SKA can only align SNPs further than the k-mer length apart, and does not use a gap penalty approach or give alignment scores. But the advantages are speed and flexibility, particularly the ability to run on a reference-free manner (i.e. including accessory genome variation) on both assemblies and reads.

### Citation

Romain Derelle, Johanna von Wachsmann, Tommi M&auml;klin, Joel Hellewell, Timothy Russell, Ajit Lalvani, Leonid Chindelevitch, Nicholas J. Croucher, Simon R. Harris, John A. Lees (2024). Seamless, rapid, and accurate analyses of outbreak genomic data using split k-mer analysis. Genome Research, 34(10), 1661–1673.

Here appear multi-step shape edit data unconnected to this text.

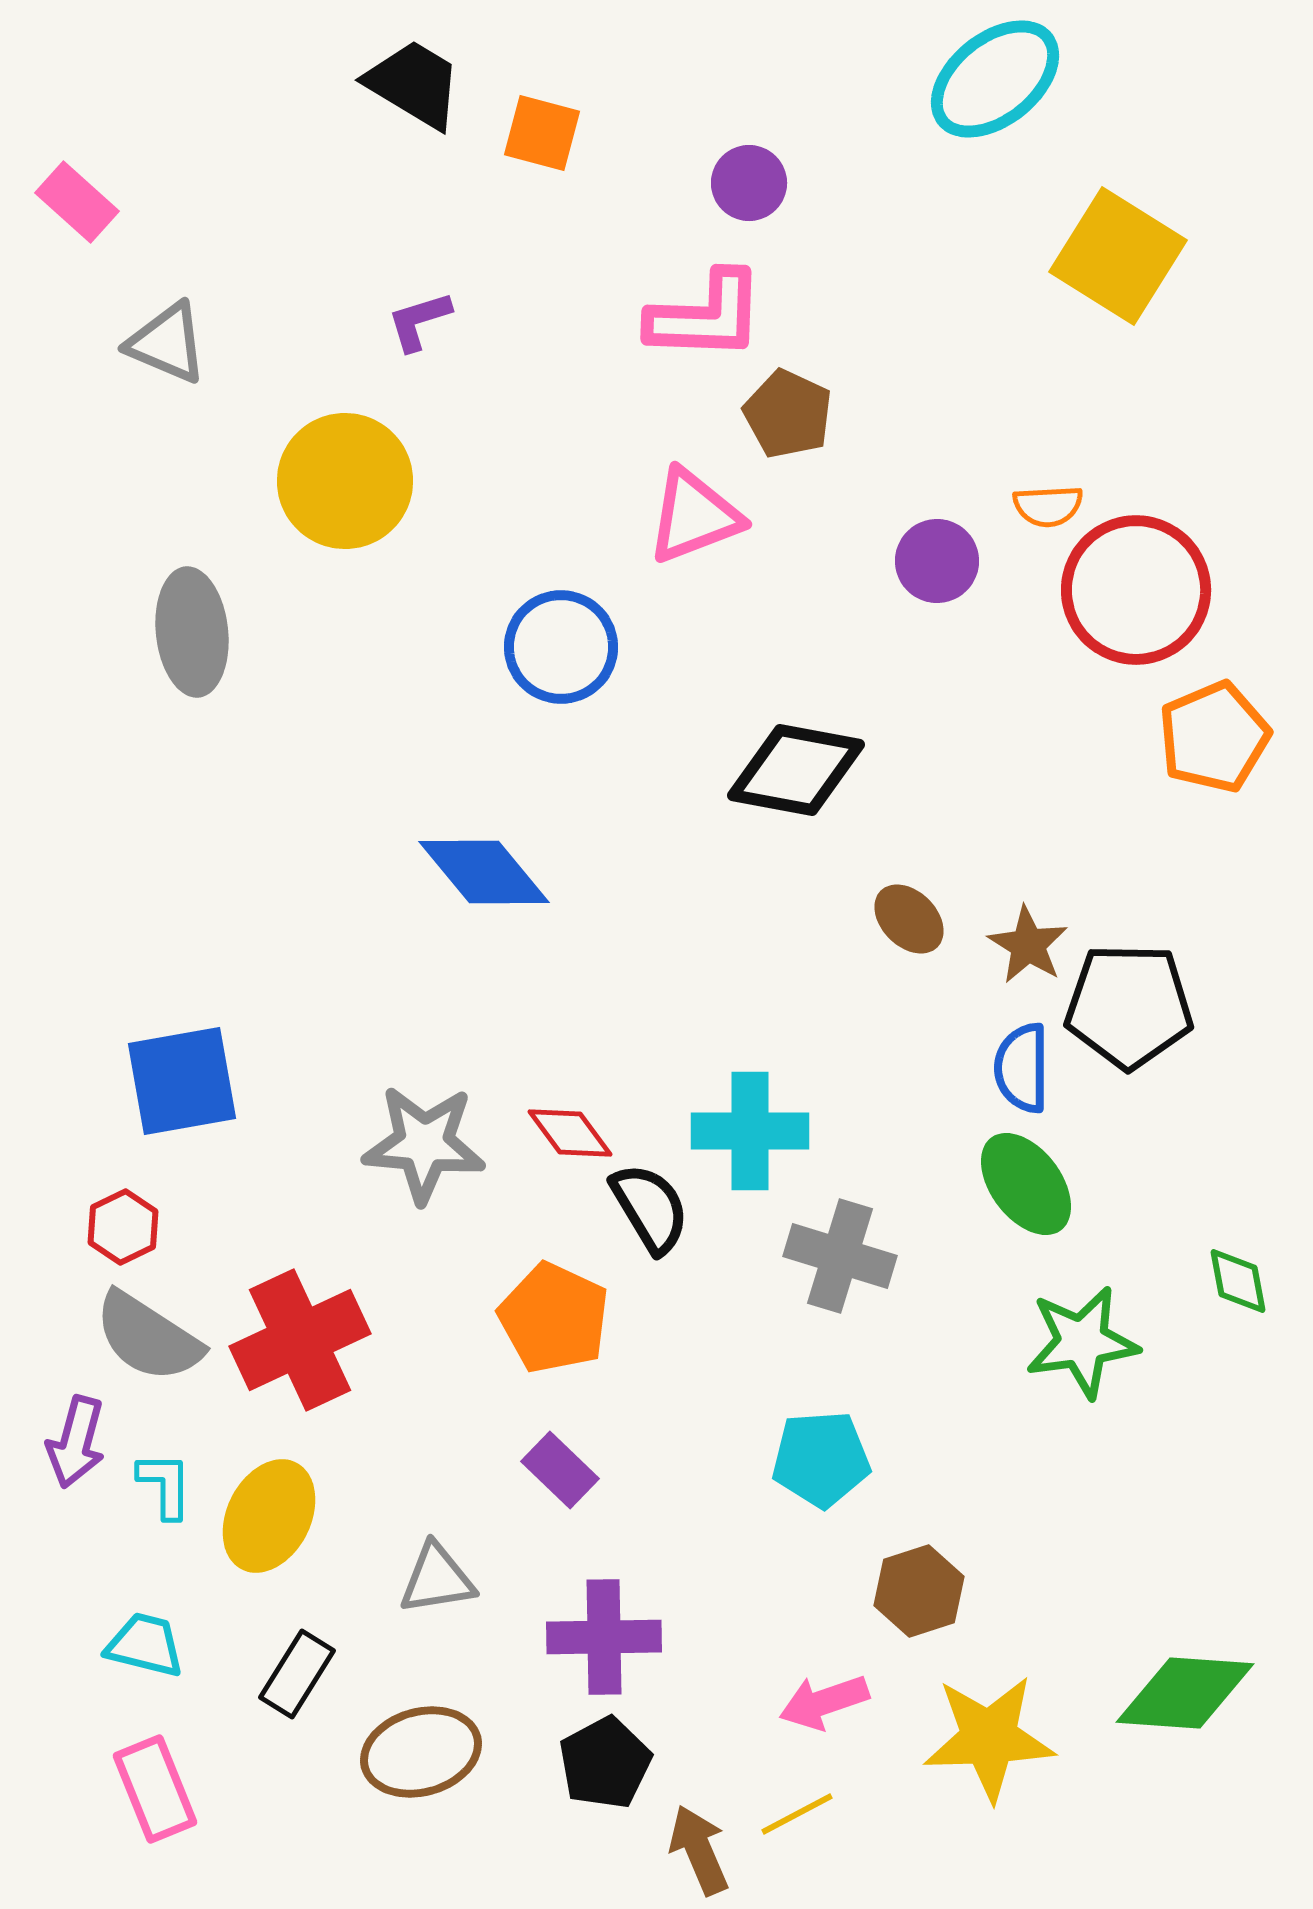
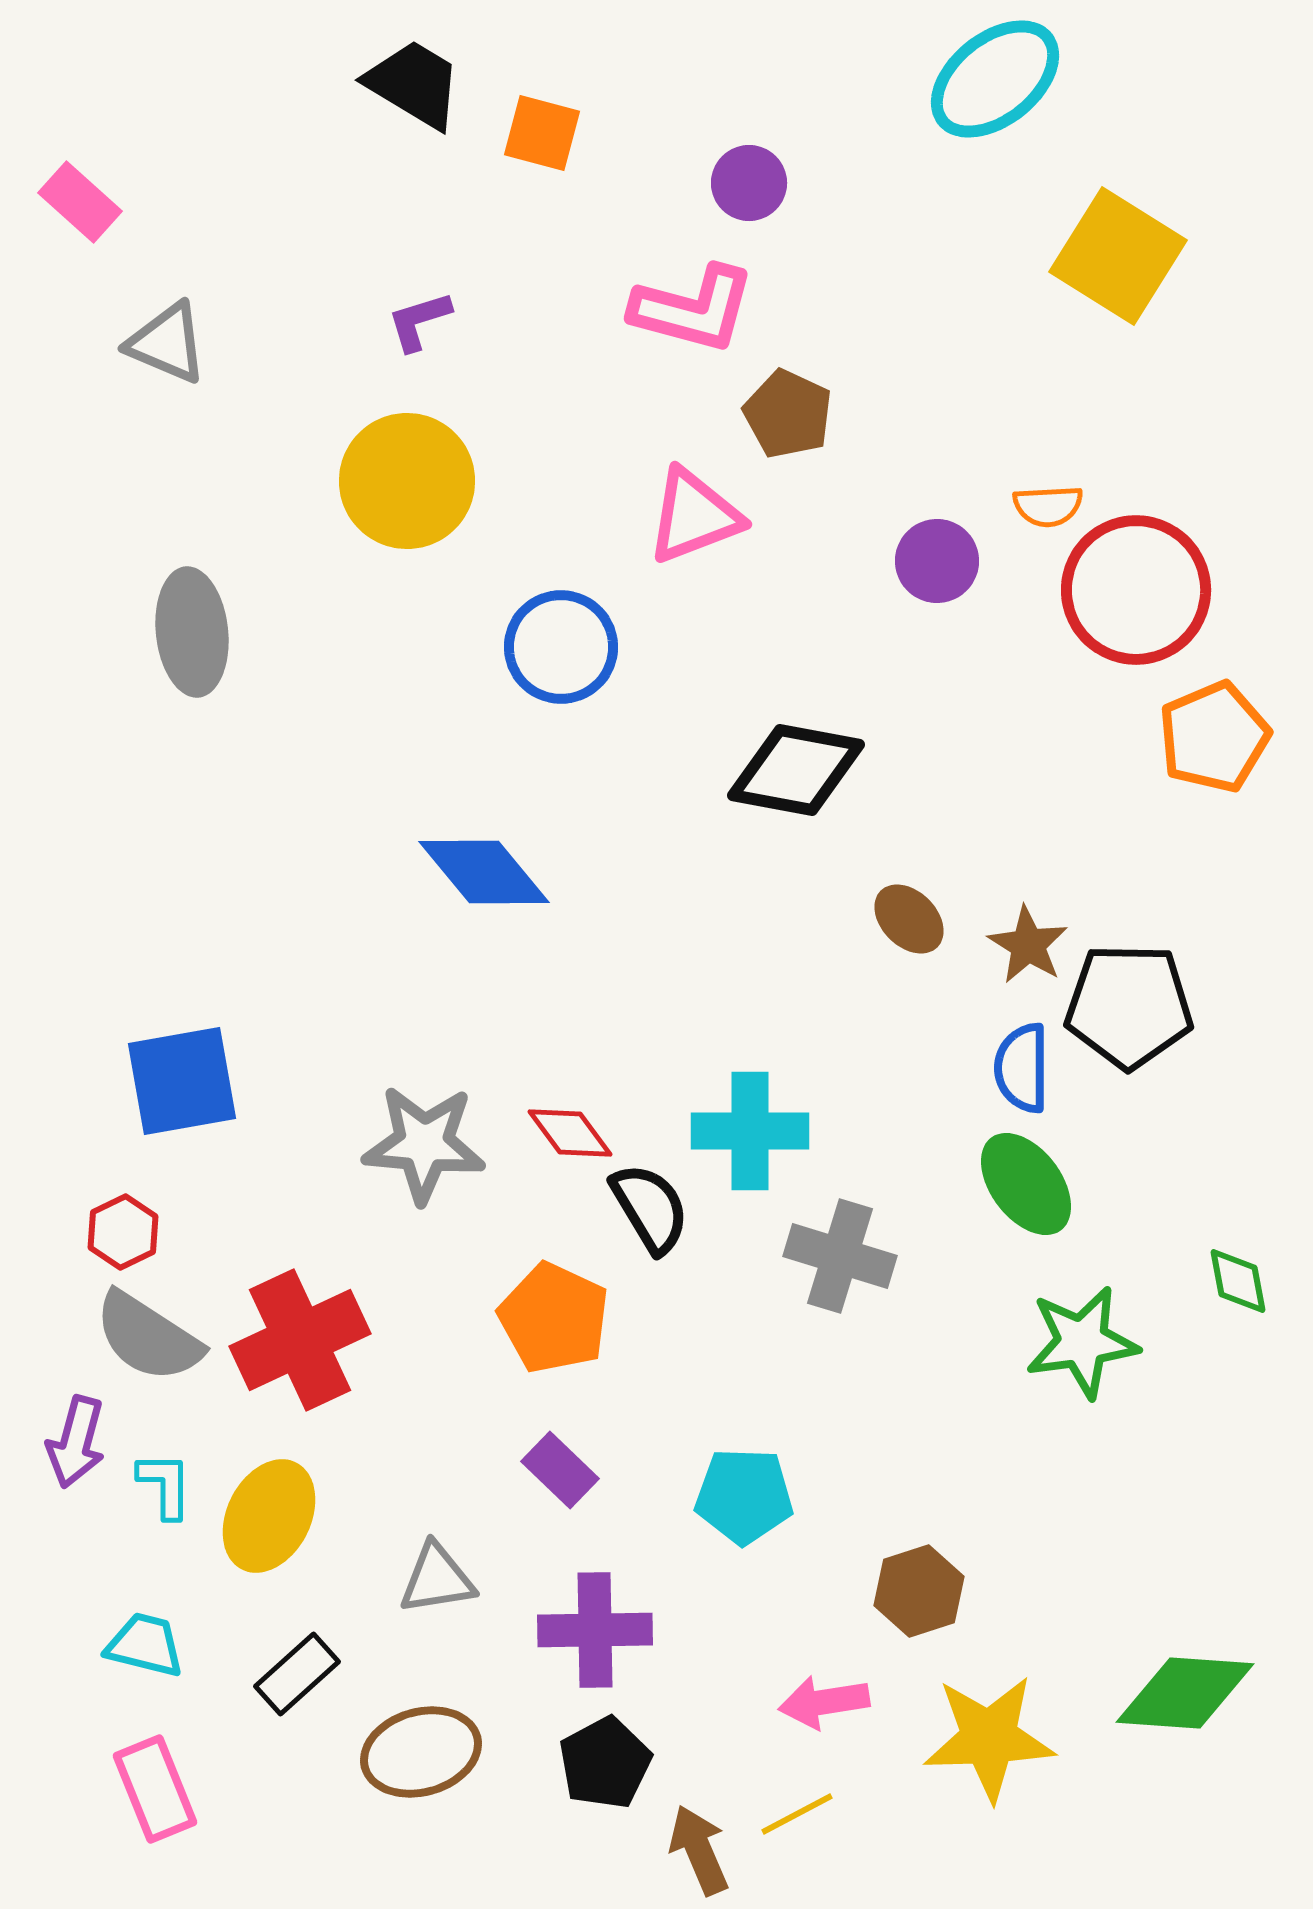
pink rectangle at (77, 202): moved 3 px right
pink L-shape at (706, 316): moved 13 px left, 7 px up; rotated 13 degrees clockwise
yellow circle at (345, 481): moved 62 px right
red hexagon at (123, 1227): moved 5 px down
cyan pentagon at (821, 1459): moved 77 px left, 37 px down; rotated 6 degrees clockwise
purple cross at (604, 1637): moved 9 px left, 7 px up
black rectangle at (297, 1674): rotated 16 degrees clockwise
pink arrow at (824, 1702): rotated 10 degrees clockwise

https://genome.cshlp.org/content/34/10/1661.abstract

## Documentation

Can be found at https://docs.rs/ska. We also have some tutorials available:

- [From genomes to trees]https://www.bacpop.org/guides/building_trees_with_ska/.
- [From genomes to trees - Interactive tutorial in sandbox.bio]https://sandbox.bio/tutorials/ska2-intro.
- [Filtering options]https://www.bacpop.org/guides/snp_alignment_with_ska/.

## Installation

Choose from:

1. Download a binary from the [releases]https://github.com/bacpop/ska.rust/releases.
2. Use `cargo install ska` or `cargo add ska`.
3. Use `conda install -c bioconda ska2` (note the two!).
4. Build from source

For 2) or 4) you must have the [rust toolchain](https://www.rust-lang.org/tools/install) installed.

### OS X users

If you have an M1/M2 (arm64) Mac, we aren't currently automatically building binaries, so
would recommend either option 2) or 4) for best performance.

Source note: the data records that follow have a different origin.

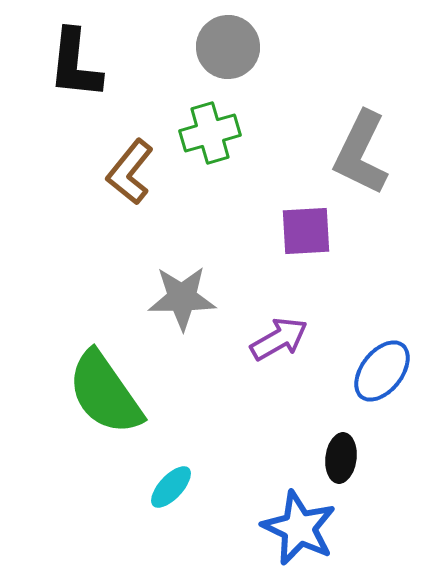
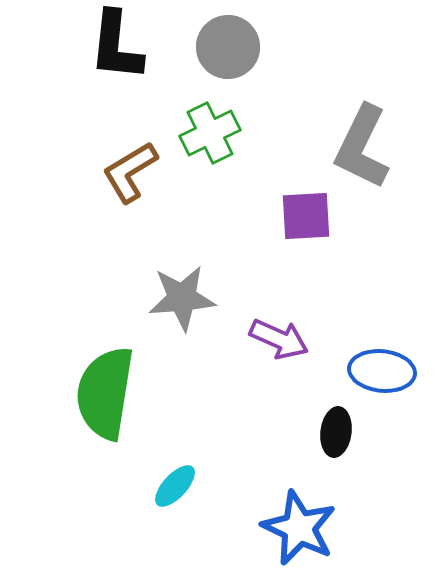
black L-shape: moved 41 px right, 18 px up
green cross: rotated 10 degrees counterclockwise
gray L-shape: moved 1 px right, 6 px up
brown L-shape: rotated 20 degrees clockwise
purple square: moved 15 px up
gray star: rotated 4 degrees counterclockwise
purple arrow: rotated 54 degrees clockwise
blue ellipse: rotated 58 degrees clockwise
green semicircle: rotated 44 degrees clockwise
black ellipse: moved 5 px left, 26 px up
cyan ellipse: moved 4 px right, 1 px up
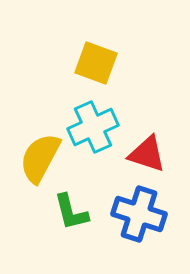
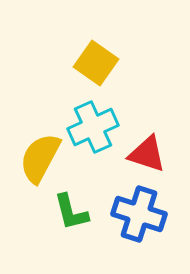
yellow square: rotated 15 degrees clockwise
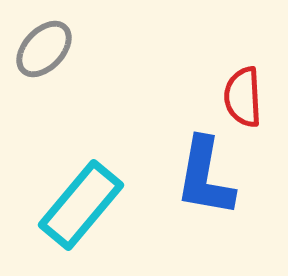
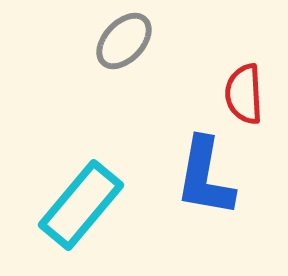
gray ellipse: moved 80 px right, 8 px up
red semicircle: moved 1 px right, 3 px up
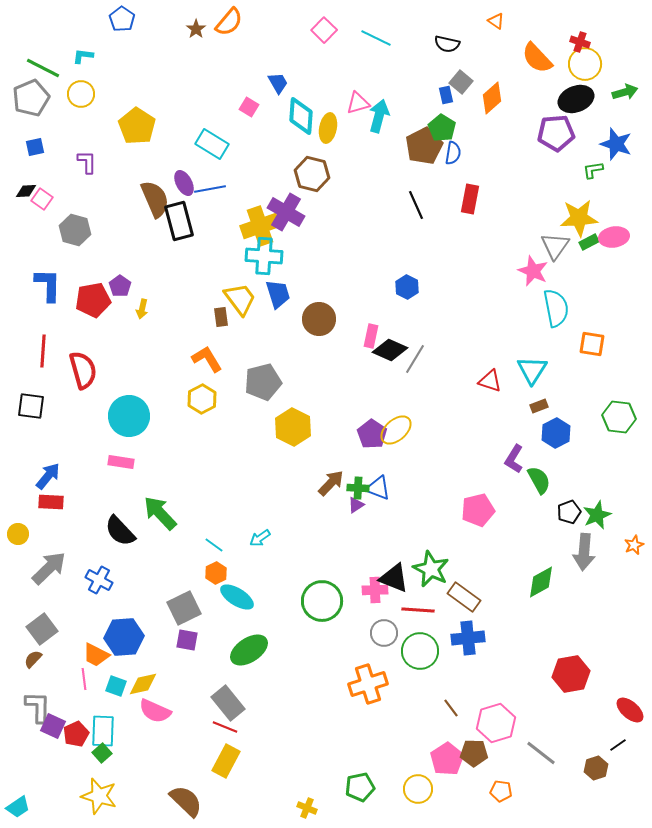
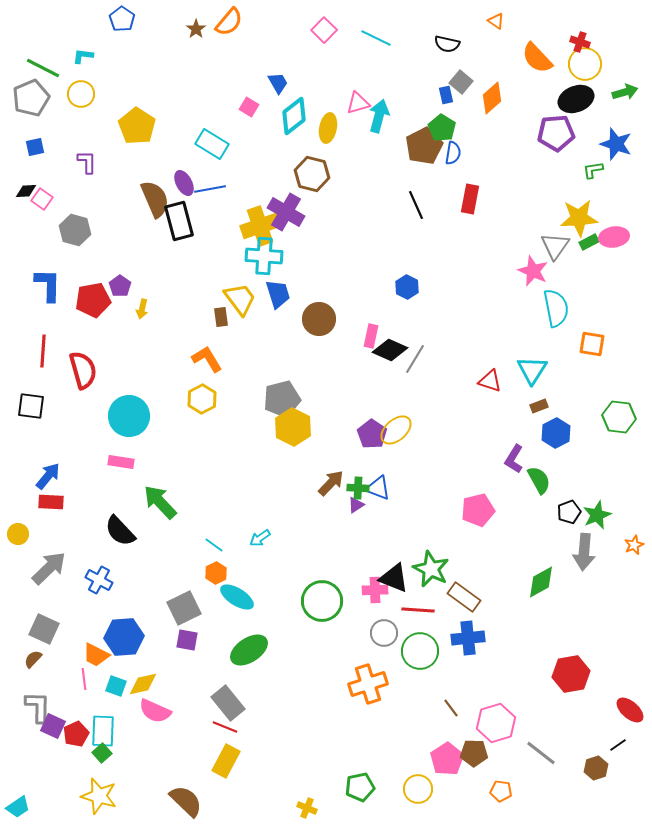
cyan diamond at (301, 116): moved 7 px left; rotated 48 degrees clockwise
gray pentagon at (263, 382): moved 19 px right, 17 px down
green arrow at (160, 513): moved 11 px up
gray square at (42, 629): moved 2 px right; rotated 28 degrees counterclockwise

If you get a message saying the binary isn't signed by Apple and can't be run,
use the following command to bypass this:
```
xattr -d "com.apple.quarantine" ./ska
```
### Build from source

1. Clone the repository with `git clone`.
2. Run `cargo install --path .` or `RUSTFLAGS="-C target-cpu=native" cargo install --path .` to optimise for your machine.

## Differences from SKA1

Optimisations include:

- Integer DNA encoding, optimised parsing from FASTA/FASTQ.
- Faster dictionaries.
- Full parallelisation of build phase.
- Smaller, standardised input/output files. Faster to save/load.
- Reduced memory footprint and increased speed with read filtering.

And other improvements:

- IUPAC uncertainty codes for multiple copy split k-mers.
- Uncertainty with self-reverse-complement split k-mers (palindromes).
- Fully dynamic files (merge, delete samples).
- Native VCF output for map.
- Support for known strand sequence (e.g. RNA viruses).
- Stream to STDOUT, or file with `-o`.
- Simpler command line combining `ska fasta`, `ska fastq`, `ska alleles` and `ska merge` into the new `ska build`.
- Option for single commands to run `ska align` or `ska map`.
- New coverage model for filtering FASTQ files with `ska cov`.
- Logging.
- CI testing.

All of which make `ska.rust` run faster and with smaller file size and memory
footprint than the original.

## Planned features

- Sparse data structure which will reduce space and make parallelisation more efficient. [Issue #47]https://github.com/bacpop/ska.rust/issues/47.
- 'fastcall' mode. [Issue #52]https://github.com/bacpop/ska.rust/issues/52.

## Feature ideas (not definitely planned)

- Add support for ambiguity in VCF output (`ska map`). [Issue #5]https://github.com/bacpop/ska.rust/issues/5.
- Non-serial loading of .skf files (for when they are very large). [Issue #22]https://github.com/bacpop/ska.rust/issues/22.
- Alternative mixture models for read error correction. [Issue #50]https://github.com/bacpop/ska.rust/issues/50.

## Things you can no longer do

- Use k > 63 (shouldn't be necessary? Let us know if you need this and why).
- `ska annotate` (use bedtools).
- `ska compare`, `ska humanise`, `ska info` or `ska summary` (replaced by `ska nk --full-info`).
- `ska unique` (you can parse `ska nk --full-info` if you want this functionality, but we didn't think it's used much).
- `ska type` (use [PopPUNK]https://github.com/bacpop/PopPUNK instead of MLST 🙂)
- Ns are always skipped, and will not be found in any split k-mers.
- `.skf` files are not backwards compatible with version 1.